Berikut beberapa pengisi suara utama yang disebut dalam ulasan:
- Chris Pratt sebagai Mario
- Charlie Day sebagai Luigi
- Anya Taylor-Joy sebagai Princess Peach
- Jack Black sebagai Bowser
- Benny Safdie sebagai Bowser Jr.
- Brie Larson sebagai Rosalina
- Donald Glover sebagai Yoshi
Kehadiran karakter-karakter ini membuat film terasa lebih ramai, tetapi tetap berusaha mempertahankan keseimbangan antara nostalgia dan pembaruan. Meski begitu, ulasan itu juga mencatat bahwa film ini tidak sepenuhnya patuh pada semua detail dari gim “Galaxy”, sesuatu yang dianggap wajar untuk adaptasi layar lebar.

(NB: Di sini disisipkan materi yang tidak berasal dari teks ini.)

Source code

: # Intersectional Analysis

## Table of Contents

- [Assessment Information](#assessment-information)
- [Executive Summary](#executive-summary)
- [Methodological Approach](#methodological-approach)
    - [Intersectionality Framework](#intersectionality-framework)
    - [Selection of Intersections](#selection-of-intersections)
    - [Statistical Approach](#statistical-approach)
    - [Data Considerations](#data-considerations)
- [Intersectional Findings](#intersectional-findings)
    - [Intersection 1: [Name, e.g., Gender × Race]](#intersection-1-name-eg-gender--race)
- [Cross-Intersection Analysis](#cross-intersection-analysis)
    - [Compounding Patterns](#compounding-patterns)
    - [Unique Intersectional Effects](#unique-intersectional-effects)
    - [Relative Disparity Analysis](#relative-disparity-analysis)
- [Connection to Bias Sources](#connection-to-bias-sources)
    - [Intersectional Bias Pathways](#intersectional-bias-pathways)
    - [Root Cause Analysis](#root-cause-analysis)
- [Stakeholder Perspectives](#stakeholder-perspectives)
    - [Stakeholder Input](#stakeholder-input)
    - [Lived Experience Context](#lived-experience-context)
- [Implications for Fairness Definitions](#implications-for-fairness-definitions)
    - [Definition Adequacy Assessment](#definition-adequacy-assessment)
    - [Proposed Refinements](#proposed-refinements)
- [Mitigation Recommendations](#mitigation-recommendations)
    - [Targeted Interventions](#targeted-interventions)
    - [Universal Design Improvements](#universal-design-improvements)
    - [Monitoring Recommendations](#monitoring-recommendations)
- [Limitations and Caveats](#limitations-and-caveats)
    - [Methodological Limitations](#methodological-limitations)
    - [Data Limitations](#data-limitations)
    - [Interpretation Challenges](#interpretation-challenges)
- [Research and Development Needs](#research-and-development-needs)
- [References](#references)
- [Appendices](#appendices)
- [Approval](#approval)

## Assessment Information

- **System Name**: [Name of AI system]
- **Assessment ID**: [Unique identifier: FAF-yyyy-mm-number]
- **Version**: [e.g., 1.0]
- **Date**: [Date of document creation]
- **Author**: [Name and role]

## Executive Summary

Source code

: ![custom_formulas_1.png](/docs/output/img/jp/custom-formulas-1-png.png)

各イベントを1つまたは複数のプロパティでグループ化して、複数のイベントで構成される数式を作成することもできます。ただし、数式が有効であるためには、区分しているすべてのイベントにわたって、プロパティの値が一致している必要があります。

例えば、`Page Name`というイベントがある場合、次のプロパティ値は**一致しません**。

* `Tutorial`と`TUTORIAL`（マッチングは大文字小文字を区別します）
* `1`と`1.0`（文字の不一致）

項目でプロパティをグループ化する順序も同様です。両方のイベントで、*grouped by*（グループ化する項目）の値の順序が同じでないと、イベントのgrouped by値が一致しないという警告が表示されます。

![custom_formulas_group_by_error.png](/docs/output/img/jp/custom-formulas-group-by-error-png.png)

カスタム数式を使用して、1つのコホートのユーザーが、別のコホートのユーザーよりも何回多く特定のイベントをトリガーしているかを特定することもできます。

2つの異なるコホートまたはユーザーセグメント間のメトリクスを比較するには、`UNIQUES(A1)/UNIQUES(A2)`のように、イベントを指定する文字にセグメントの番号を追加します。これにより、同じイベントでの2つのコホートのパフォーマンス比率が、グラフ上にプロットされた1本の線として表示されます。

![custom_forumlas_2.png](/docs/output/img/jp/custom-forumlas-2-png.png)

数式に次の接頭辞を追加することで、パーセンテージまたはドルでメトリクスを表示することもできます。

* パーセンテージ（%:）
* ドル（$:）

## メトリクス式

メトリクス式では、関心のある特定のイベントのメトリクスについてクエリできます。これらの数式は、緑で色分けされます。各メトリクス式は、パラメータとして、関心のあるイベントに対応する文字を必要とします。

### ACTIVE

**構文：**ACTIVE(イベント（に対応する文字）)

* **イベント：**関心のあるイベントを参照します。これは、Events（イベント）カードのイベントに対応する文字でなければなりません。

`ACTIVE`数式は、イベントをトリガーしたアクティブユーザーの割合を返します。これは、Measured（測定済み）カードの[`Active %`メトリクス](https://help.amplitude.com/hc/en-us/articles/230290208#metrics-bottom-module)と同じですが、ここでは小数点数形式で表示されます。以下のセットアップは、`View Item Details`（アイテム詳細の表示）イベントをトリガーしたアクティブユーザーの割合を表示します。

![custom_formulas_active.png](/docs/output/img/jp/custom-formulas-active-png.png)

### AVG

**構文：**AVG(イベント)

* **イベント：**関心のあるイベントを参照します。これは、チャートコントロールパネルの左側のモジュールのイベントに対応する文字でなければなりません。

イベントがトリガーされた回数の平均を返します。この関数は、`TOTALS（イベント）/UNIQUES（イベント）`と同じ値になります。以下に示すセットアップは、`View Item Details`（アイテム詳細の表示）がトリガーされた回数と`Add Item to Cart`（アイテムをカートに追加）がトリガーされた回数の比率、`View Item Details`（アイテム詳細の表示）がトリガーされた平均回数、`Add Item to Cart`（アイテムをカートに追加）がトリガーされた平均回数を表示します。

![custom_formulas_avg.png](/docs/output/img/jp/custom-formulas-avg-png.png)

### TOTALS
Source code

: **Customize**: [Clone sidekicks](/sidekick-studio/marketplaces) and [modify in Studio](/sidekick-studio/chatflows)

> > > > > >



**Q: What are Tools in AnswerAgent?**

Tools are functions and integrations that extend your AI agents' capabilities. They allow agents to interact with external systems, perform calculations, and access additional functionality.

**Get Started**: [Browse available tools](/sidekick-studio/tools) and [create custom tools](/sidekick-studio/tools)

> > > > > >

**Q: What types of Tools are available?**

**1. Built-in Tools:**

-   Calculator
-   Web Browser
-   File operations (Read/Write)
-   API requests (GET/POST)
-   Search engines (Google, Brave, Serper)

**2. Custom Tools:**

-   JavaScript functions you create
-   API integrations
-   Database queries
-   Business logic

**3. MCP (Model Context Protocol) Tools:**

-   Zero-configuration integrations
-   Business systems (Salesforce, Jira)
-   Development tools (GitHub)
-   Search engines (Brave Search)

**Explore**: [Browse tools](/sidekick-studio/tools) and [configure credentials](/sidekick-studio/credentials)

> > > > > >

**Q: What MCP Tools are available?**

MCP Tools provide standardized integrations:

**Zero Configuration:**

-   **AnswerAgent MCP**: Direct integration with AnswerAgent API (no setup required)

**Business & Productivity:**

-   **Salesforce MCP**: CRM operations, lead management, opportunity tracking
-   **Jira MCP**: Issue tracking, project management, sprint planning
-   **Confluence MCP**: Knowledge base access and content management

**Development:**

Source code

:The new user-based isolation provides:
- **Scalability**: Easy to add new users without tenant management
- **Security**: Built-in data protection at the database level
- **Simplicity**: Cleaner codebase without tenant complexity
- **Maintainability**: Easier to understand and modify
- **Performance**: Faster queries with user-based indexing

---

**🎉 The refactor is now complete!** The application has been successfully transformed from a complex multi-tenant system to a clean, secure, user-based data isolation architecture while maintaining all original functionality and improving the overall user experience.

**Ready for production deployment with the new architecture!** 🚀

Antara fan service dan strategi bisnis
Di balik keseruannya, film ini juga dipandang sebagai produk yang sangat bergantung pada kekuatan merek Mario. Ulasan itu menilai ada unsur sinis karena film ini ikut mendorong ekosistem yang lebih luas, mulai dari gim, merchandise, hingga wahana taman hiburan.
Namun, elemen tersebut juga tidak bisa dipisahkan dari daya tarik film keluarga berbasis gim. Lumas, Toads, dan Bowser Jr. digambarkan begitu dekat dengan dunia barang koleksi, pakaian tidur, hingga mainan, sehingga film terasa seperti perpanjangan dari budaya pop yang sudah lama melekat pada waralaba Mario.
Fakta penayangan yang perlu diketahui
| Informasi | Keterangan |
|---|---|
| Judul film | “The Super Mario Galaxy Movie” |
| Distributor | Universal Pictures |
| Tayang di bioskop | Wednesday |
| Durasi | 98 menit |
| Rating | PG |
| Alasan rating | rude humor, mild violence and action |
Ulasan itu memberi film ini 2,5 dari 4 bintang, menandakan sambutan yang cukup positif meski tidak tanpa catatan. Dengan durasi 98 menit dan rating PG, film ini tampak dirancang sebagai tontonan keluarga yang ringan, penuh referensi gim, dan tetap mengutamakan kesenangan visual di atas kedalaman drama.